For the past few weeks, my friend had been locked in a battle with the coordinator of the school. She has always been a strong advocate for both of her children, allowing them to express themselves and their personalities through their clothing as they please.
She had thought the issue was resolved, telling the teacher John should be supported to wear his tutu over the pants if that’s what he chose. This is what he wanted, and so he and his entire family turned up to the concert that day wearing tutus.
Imagine my friend’s horror when she watched as the teacher forced John to the side of the stage and began to remove his clothing to take the tutu off him.

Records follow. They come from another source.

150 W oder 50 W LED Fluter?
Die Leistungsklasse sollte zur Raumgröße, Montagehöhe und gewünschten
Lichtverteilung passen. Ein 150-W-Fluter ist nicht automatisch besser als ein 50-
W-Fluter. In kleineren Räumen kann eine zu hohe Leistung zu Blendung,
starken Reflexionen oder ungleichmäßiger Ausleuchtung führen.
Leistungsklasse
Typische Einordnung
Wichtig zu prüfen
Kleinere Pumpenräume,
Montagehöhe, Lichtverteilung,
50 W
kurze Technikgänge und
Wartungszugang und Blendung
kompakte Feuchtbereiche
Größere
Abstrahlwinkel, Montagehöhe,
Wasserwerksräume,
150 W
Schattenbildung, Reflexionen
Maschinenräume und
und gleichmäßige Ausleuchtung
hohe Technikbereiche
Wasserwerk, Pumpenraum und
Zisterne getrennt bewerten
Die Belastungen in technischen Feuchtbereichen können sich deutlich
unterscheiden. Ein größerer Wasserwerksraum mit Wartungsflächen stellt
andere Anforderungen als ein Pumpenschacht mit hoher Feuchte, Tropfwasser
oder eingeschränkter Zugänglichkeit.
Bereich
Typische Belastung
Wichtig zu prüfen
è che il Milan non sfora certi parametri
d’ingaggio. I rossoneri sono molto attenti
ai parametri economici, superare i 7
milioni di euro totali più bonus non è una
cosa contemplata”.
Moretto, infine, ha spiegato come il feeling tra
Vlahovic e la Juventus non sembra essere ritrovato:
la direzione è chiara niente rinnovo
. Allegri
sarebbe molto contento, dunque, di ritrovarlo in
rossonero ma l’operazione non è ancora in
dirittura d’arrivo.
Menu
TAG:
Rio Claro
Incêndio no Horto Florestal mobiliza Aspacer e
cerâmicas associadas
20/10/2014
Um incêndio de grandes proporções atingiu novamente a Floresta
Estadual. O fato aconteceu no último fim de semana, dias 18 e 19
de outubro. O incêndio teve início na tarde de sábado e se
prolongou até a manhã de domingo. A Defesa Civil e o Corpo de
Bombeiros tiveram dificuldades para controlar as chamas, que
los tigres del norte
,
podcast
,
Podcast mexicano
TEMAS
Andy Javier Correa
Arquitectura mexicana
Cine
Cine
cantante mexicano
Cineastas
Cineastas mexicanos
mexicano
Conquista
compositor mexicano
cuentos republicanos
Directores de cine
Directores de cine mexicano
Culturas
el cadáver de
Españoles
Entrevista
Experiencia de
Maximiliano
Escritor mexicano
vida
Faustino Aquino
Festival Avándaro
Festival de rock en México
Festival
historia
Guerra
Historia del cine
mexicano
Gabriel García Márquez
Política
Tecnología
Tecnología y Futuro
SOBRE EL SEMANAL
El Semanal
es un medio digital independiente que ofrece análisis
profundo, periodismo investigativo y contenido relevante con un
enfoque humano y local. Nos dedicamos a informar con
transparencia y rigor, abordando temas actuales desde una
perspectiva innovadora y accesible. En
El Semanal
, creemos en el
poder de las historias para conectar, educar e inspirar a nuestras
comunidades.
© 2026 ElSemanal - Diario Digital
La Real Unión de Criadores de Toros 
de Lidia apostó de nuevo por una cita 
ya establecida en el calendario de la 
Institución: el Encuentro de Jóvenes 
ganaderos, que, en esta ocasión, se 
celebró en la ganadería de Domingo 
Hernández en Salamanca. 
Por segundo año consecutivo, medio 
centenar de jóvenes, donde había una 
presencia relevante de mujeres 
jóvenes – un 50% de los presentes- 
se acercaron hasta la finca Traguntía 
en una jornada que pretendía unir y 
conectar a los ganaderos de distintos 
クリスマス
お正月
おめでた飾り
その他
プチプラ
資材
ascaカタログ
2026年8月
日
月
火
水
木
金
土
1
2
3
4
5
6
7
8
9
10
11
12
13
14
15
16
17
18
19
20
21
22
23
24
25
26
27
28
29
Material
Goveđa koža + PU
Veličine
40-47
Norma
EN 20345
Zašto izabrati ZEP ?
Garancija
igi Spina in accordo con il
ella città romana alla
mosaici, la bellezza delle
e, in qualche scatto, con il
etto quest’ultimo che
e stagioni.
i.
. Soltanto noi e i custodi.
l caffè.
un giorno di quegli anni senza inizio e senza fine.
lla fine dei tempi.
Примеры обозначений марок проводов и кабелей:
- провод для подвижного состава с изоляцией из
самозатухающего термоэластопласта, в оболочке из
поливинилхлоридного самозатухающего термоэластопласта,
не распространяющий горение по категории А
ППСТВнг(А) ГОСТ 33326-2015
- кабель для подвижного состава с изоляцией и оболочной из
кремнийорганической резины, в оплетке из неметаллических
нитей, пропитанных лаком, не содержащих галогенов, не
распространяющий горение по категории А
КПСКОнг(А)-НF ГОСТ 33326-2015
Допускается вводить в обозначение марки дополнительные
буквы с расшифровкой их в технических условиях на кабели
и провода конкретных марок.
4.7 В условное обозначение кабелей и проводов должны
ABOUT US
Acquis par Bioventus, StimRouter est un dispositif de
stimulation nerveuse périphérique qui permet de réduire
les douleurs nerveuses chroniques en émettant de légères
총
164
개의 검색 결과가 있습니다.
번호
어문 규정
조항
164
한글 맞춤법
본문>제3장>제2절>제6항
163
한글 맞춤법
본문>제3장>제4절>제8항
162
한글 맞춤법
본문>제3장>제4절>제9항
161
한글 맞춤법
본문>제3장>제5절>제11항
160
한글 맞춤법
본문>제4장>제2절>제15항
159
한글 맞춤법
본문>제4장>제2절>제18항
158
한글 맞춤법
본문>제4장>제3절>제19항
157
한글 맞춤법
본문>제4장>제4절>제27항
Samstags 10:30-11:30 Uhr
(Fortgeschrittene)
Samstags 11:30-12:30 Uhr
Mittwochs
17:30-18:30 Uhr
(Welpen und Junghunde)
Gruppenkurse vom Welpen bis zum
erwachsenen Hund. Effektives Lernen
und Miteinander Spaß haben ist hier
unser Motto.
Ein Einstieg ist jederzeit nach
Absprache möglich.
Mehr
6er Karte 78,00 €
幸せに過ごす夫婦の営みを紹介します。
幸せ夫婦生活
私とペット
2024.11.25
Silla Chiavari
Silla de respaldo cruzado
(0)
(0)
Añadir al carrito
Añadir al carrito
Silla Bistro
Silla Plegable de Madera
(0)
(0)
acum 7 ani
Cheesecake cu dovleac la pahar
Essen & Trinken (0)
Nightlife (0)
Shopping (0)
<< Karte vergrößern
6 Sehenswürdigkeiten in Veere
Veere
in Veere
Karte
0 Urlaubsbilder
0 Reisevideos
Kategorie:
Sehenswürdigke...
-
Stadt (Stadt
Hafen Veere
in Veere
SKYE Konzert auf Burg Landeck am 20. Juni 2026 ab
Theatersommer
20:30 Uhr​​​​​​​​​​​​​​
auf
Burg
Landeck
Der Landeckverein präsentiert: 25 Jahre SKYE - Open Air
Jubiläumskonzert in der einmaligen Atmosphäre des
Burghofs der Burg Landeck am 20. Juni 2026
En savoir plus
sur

My friend tried to intervene, repeatedly telling the teacher that she was not okay with what was happening while her son stood there crying. To make things worse, the teacher then gave John lollies to stop his tears.
Some people may think this is all an overreaction. But ballet is very traditional! You might be thinking. Stop making such a big deal out of nothing!
But, why is it considered to be "making a big deal out of nothing" when a parent advocates for the right of their child to express themselves in a way that causes no harm to anyone else, and also models directly to their child that they are worth standing up for?
We should not stand by while adults deliver confusing messages to children that lollies are a soothing balm for the times their clothes are removed against their will.
My friend has since written to the school to express her disgust and explain that her children won’t be returning, but there’s a lesson in this for everyone.
Clothes are just strips of fabric that we wrap ourselves in for comfort and personal expression. What the hell does it matter if a boy of two, or a man of 65, wants to wear a tutu?
Why do we continue to allow the tyrannies of homophobia, transphobia and misogyny to dictate how we force our children to dress?
If your son wants to wear a skirt, that’s fine. If your daughter wants to wear pants, who cares?
If your child decides they don’t know what they want their gender to be, just be their parent and provide space, support and love for them to figure it out. If your worldview is so fragile that it can be undone by an item of clothing, it wasn’t very solid to begin with.
As my friend told me in the lead up to this: “This situation isn’t even about a little boy, it’s about a grown up who can’t cope with expanding her understanding of the world she lives in.”
And this is what it comes down to. That it isn’t the responsibility of children to uphold our own regressive ideas of gender and expression. It’s up to adults to expand our thinking. It’s up to us to make the world a better place for them than it was for many of us. Why on earth wouldn’t we want that?